# Marking/identifying tools?



## M1k3 (Sep 10, 2021)

I'm curious what solutions you all have found for your tools that may get shared. I've been using Gorilla Tape which starts to "bleed" adhesive over time or blue painters tape, which gives up once the adhesive gets wet. I'm trying to figure out a better solution that lasts longer. I've debated having my name engraved or something.

Any suggestions?


----------



## esoo (Sep 10, 2021)

I've heard of people using UV paint to mark tools, so nothing shows until you get it under a black light.


----------



## M1k3 (Sep 10, 2021)

I'd like something more easily identifiable, especially for those instances someone "forgets" they are borrowing my tools and let them get mingled with the restaurants tools.


----------



## stringer (Sep 10, 2021)

Cheap metal engraver? Might even be able to do it with a Dremel. Not sure how those bits would work on a hard monosteel but should be fine for most other stuff. Most would work on wood too.


----------



## M1k3 (Sep 10, 2021)

stringer said:


> Cheap metal engraver?

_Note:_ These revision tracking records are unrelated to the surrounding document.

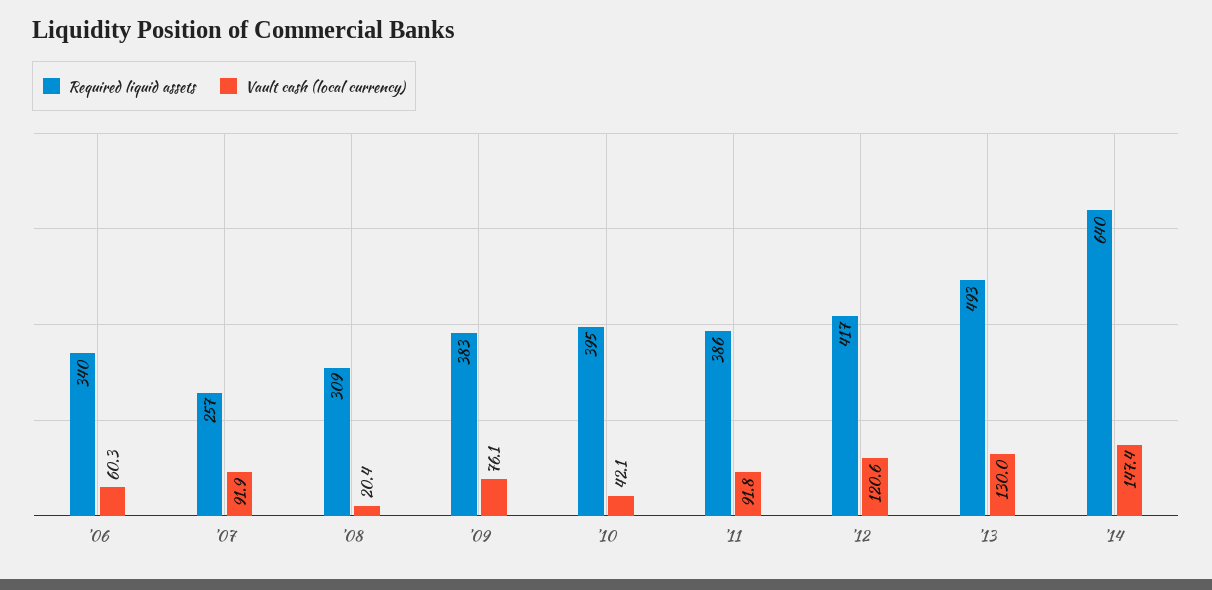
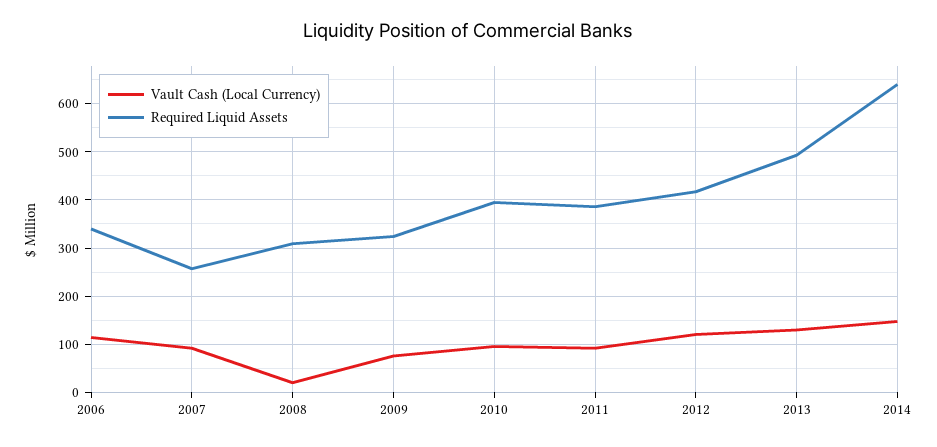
  {
    "Required liquid assets": {
      "'06": 340,
      "'07": 257,
      "'08": 309,
-     "'09": 383,
+     "'09": 320,
      "'10": 395,
      "'11": 386,
      "'12": 417,
      "'13": 493,
      "'14": 640
    },
    "Vault cash (local currency)": {
-     "'06": 60.3,
+     "'06": 120,
      "'07": 91.9,
      "'08": 20.4,
      "'09": 76.1,
-     "'10": 42.1,
+     "'10": 100,
      "'11": 91.8,
      "'12": 120.6,
      "'13": 130,
      "'14": 147.4
    }
  }

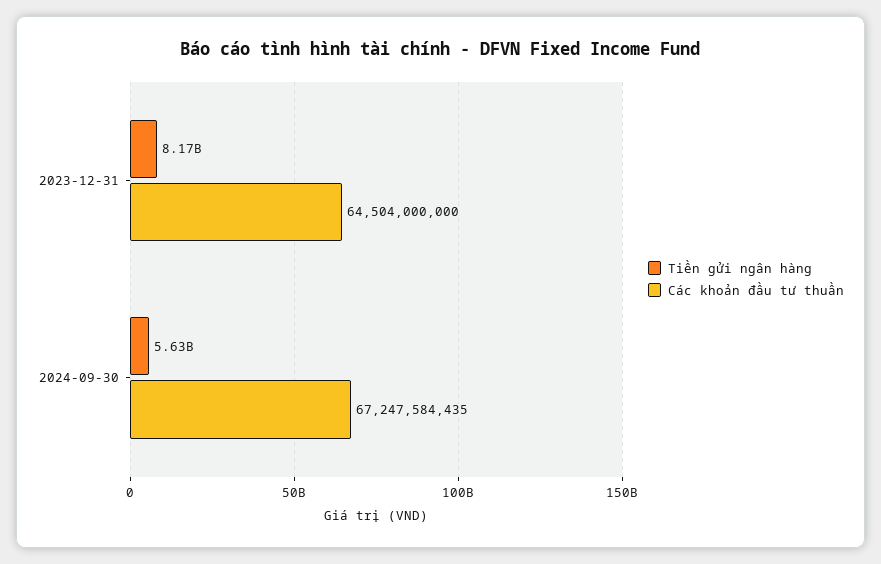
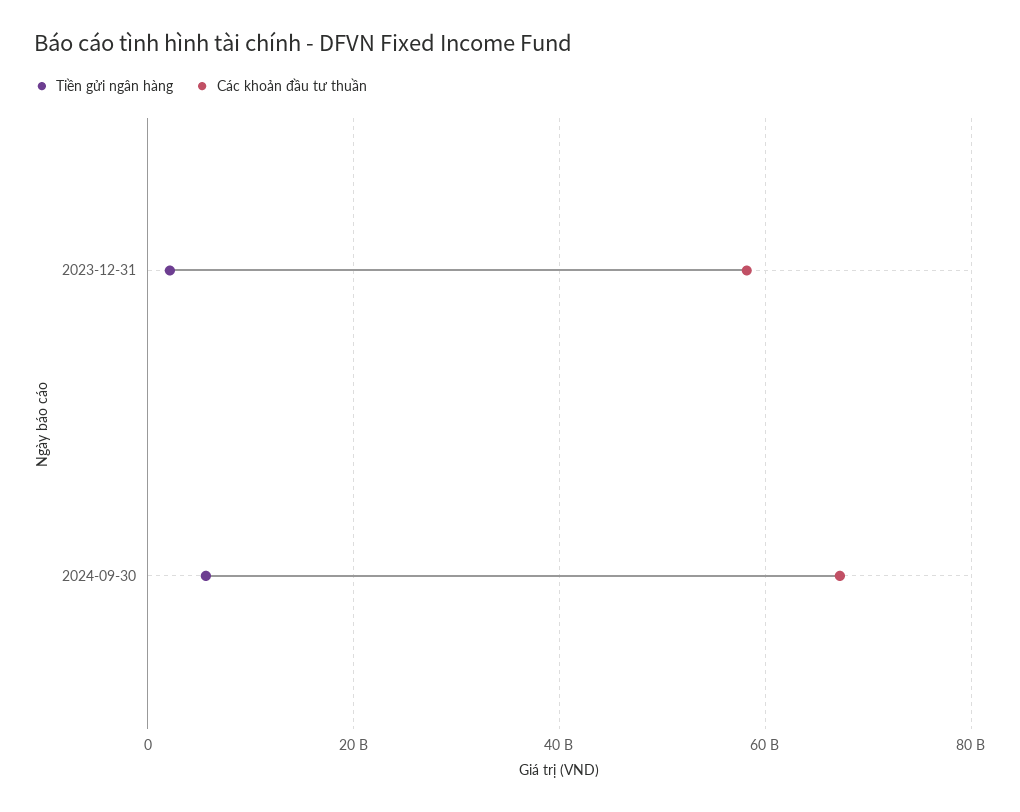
  {
    "Tiền gửi ngân hàng": {
-     "2023-12-31": 8170000000,
+     "2023-12-31": 2000000000,
      "2024-09-30": 5630000000
    },
    "Các khoản đầu tư thuần": {
-     "2023-12-31": 64504000000,
+     "2023-12-31": 58000000000,
      "2024-09-30": 67247584435
    }
  }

Might even be able to do it with a Dremel. Not sure how those bits would work on a hard monosteel but should be fine for most other stuff. Most would work on wood too.


This sounds promising. It's mainly stuff like spatulas, tongs and plating spoons. My knives not so much, so far.


----------



## luuogle (Sep 11, 2021)

Colored electrical tape for marking tool handles.


----------



## SirCutAlot (Sep 11, 2021)

Just chip the tip... .

SirCutALot.


----------